(Keypoint coordinate data)
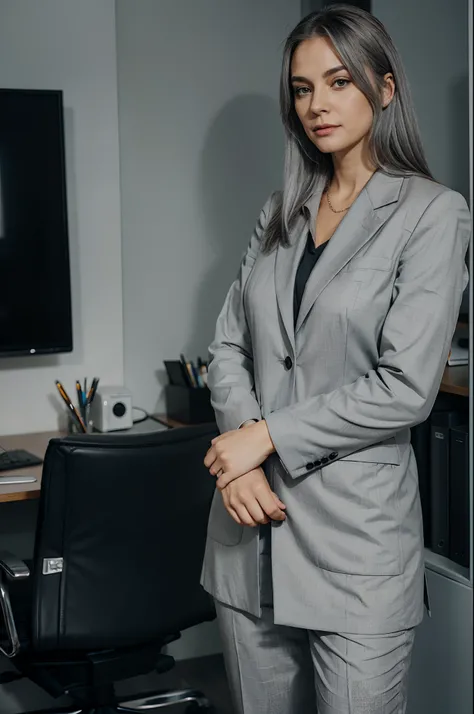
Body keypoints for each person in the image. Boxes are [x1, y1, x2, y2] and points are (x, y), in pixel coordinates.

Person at [201, 4, 471, 713]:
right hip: (247, 539)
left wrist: (263, 438)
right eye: (301, 88)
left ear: (385, 88)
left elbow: (406, 388)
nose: (317, 104)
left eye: (339, 81)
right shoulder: (280, 209)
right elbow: (228, 343)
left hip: (355, 551)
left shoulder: (432, 214)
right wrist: (242, 460)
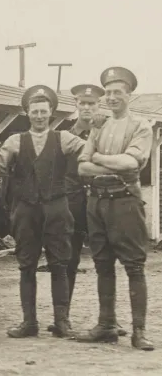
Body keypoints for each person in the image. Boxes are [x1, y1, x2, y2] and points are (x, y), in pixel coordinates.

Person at [0, 85, 85, 339]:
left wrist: (97, 128)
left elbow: (90, 151)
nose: (40, 116)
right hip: (26, 210)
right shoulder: (15, 141)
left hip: (57, 208)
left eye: (44, 111)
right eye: (35, 112)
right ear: (27, 113)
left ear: (51, 112)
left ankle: (62, 322)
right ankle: (29, 322)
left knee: (60, 265)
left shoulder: (64, 138)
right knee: (26, 265)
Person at [75, 67, 154, 351]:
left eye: (117, 93)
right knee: (102, 264)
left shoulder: (140, 126)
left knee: (134, 265)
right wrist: (107, 160)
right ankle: (106, 325)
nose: (111, 98)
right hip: (96, 201)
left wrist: (96, 156)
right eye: (107, 93)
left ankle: (139, 331)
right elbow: (82, 167)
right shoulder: (99, 126)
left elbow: (131, 164)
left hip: (125, 201)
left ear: (129, 96)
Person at [44, 84, 127, 337]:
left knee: (106, 258)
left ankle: (109, 320)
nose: (87, 108)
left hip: (103, 200)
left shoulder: (110, 131)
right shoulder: (63, 135)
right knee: (68, 259)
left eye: (92, 104)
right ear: (76, 106)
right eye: (83, 104)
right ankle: (63, 319)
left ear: (99, 105)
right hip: (74, 204)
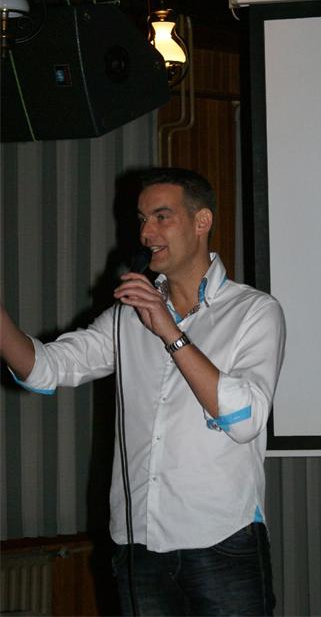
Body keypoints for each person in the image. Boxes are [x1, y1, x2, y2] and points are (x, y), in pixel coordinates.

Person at [0, 167, 286, 616]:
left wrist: (169, 331)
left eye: (161, 217)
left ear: (202, 221)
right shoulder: (128, 316)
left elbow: (246, 419)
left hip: (223, 542)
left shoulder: (253, 311)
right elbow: (46, 368)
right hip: (139, 546)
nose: (146, 233)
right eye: (141, 219)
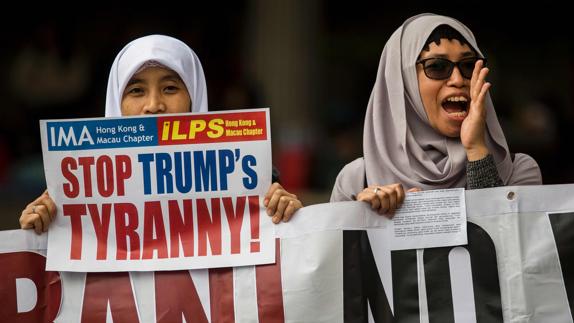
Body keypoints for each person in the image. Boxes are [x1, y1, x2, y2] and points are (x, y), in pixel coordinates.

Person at [20, 34, 302, 234]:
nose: (153, 106)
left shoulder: (249, 177)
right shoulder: (77, 187)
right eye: (136, 91)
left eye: (170, 88)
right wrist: (41, 229)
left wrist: (287, 217)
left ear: (194, 96)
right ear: (116, 101)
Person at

* INSTRUCTIONS TO FOLLOW:
In the entries above, find each line that includes the string "shoulder" and copy it.

* SOLUTION FOR THIS EXERCISE:
right shoulder: (280, 209)
left shoulder: (432, 214)
right shoulder: (15, 141)
left shoulder: (64, 138)
left shoulder: (140, 126)
right shoulder: (99, 126)
left shoulder: (110, 131)
right shoulder: (63, 135)
right shoulder: (128, 316)
left shoulder: (253, 311)
left shoulder: (249, 177)
right shoulder: (77, 187)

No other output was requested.